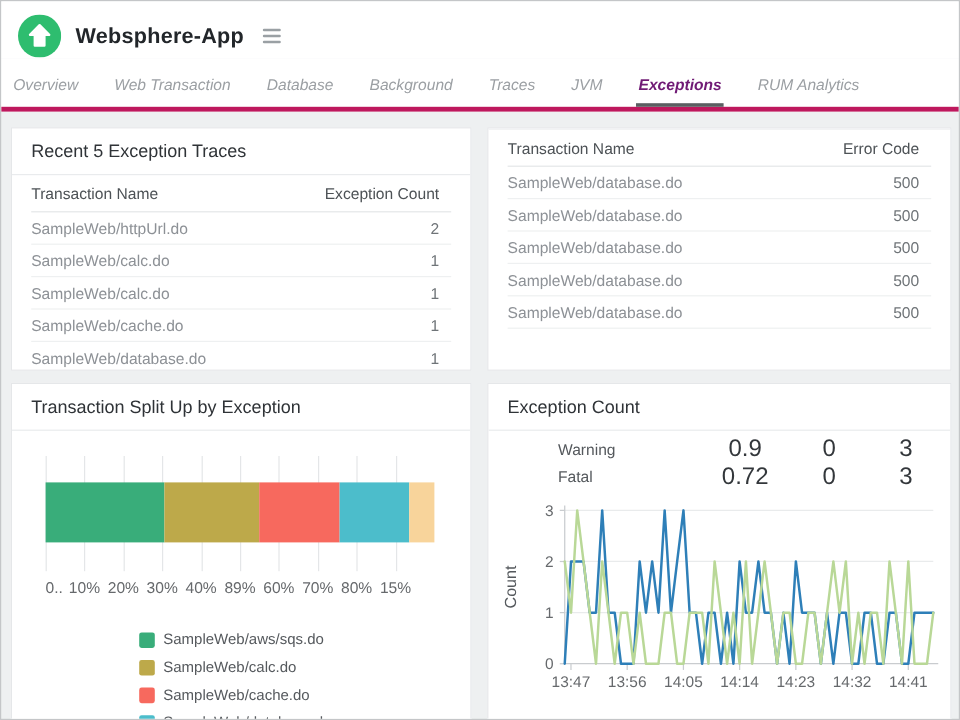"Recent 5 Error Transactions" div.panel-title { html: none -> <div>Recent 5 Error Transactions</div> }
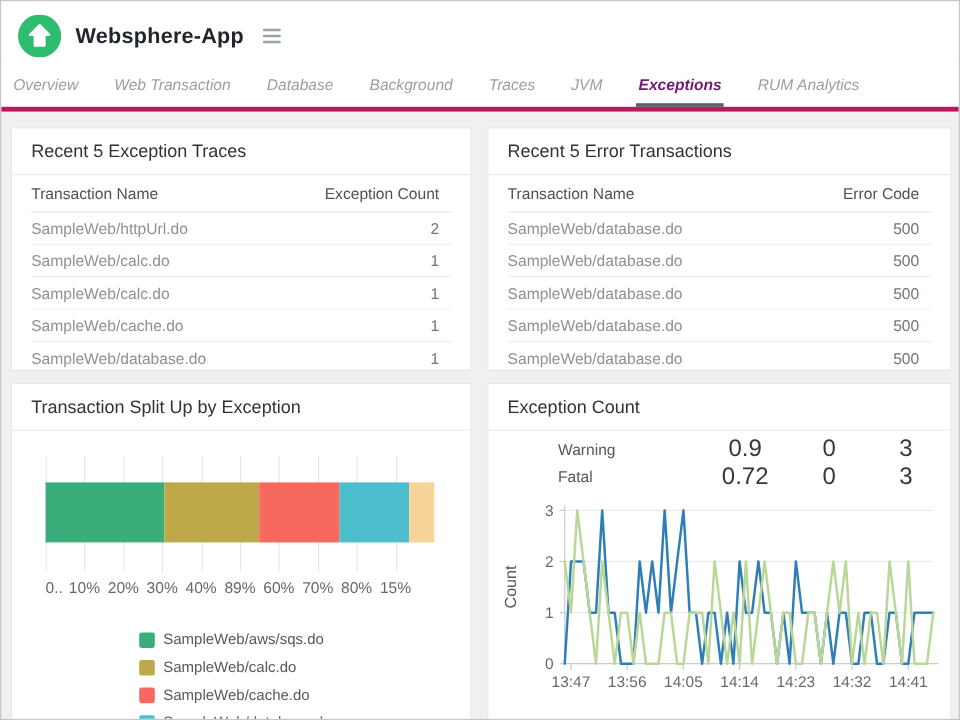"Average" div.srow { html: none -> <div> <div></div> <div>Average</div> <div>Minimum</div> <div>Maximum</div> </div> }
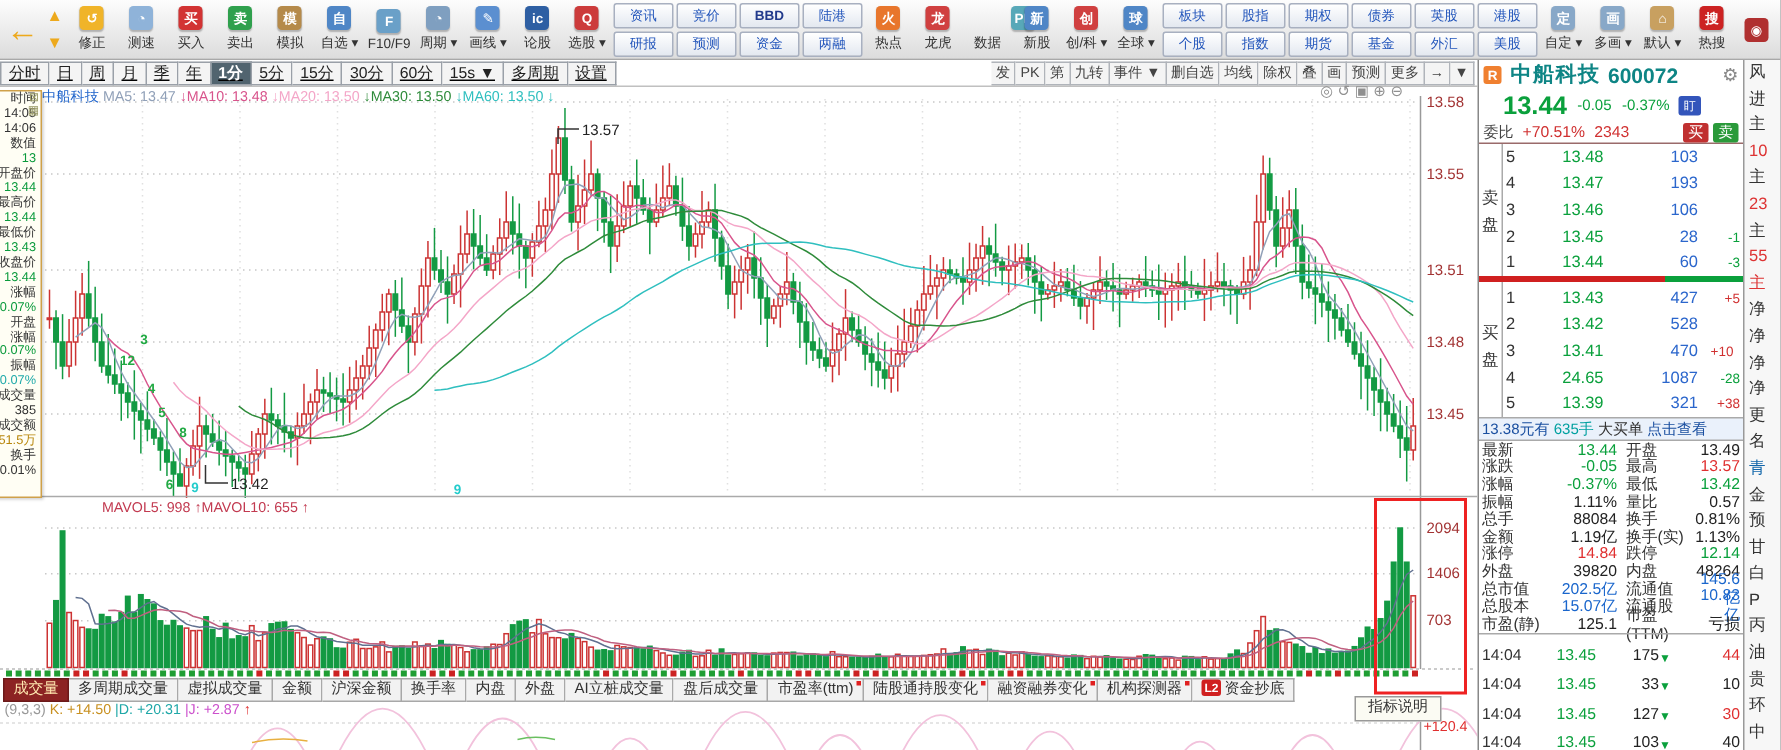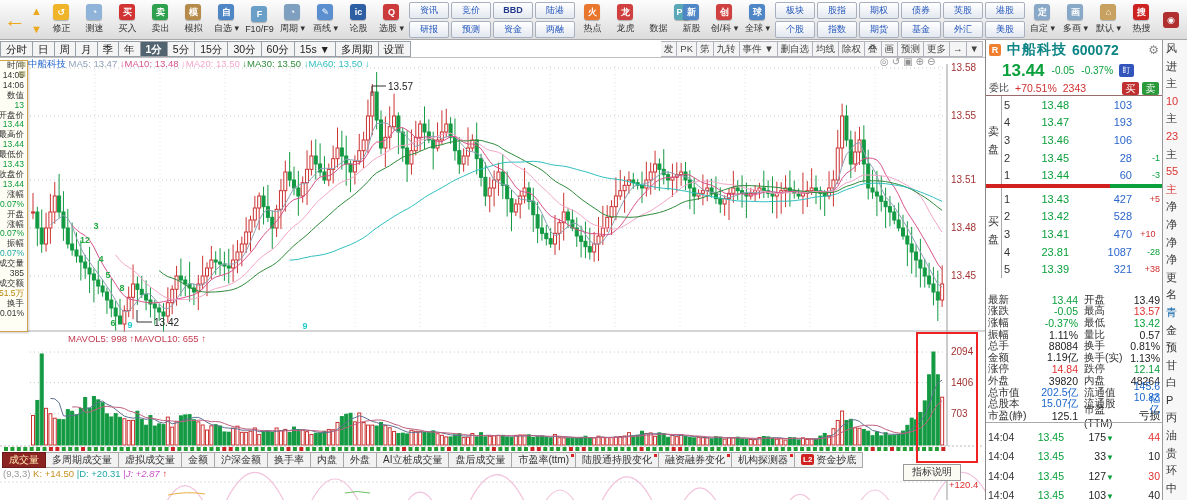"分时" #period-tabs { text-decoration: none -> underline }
--
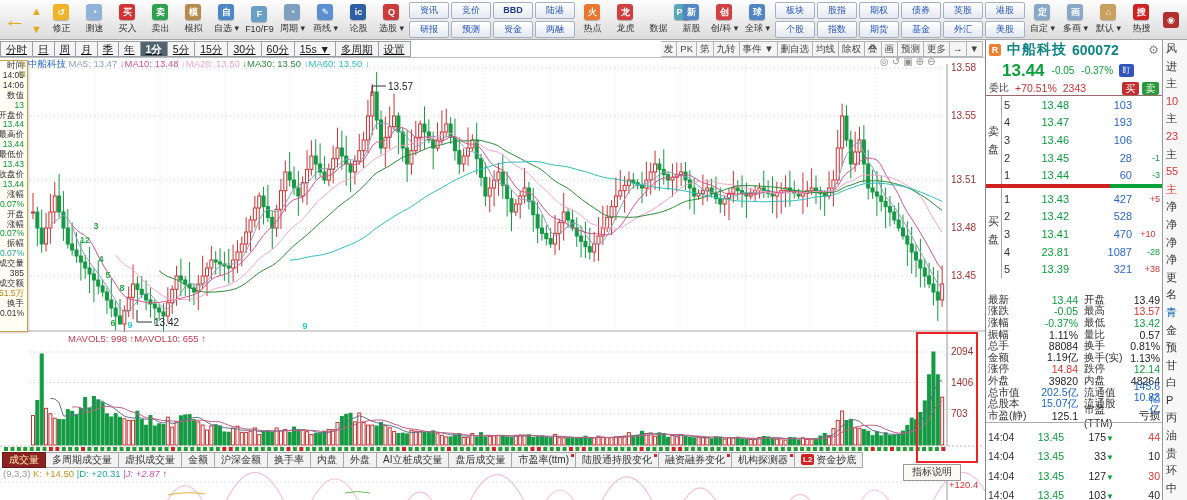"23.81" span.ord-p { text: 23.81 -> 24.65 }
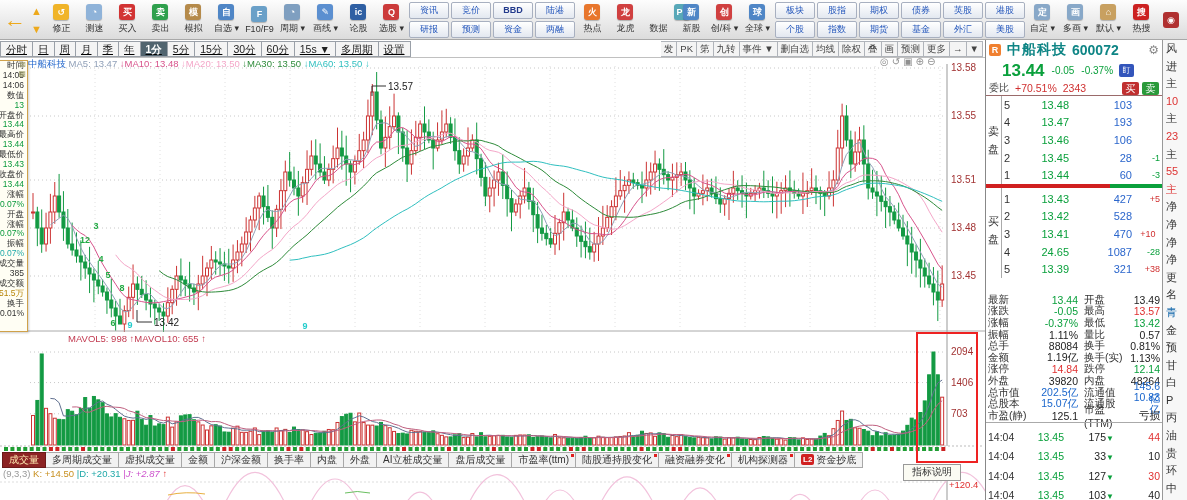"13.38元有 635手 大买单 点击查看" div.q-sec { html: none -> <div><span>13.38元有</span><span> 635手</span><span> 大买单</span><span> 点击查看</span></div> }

→ **DIRECTIONS FOR THIS TASK**: Copy only what runs above from the line containing "-> <div> <div></div>" through the line containing "text-decoration: none ->", exactly. Leave out the pictures.

→ **ANSWER SPACE**:
"Average" div.srow { html: none -> <div> <div></div> <div>Average</div> <div>Minimum</div> <div>Maximum</div> </div> }
"分时" #period-tabs { text-decoration: none -> underline }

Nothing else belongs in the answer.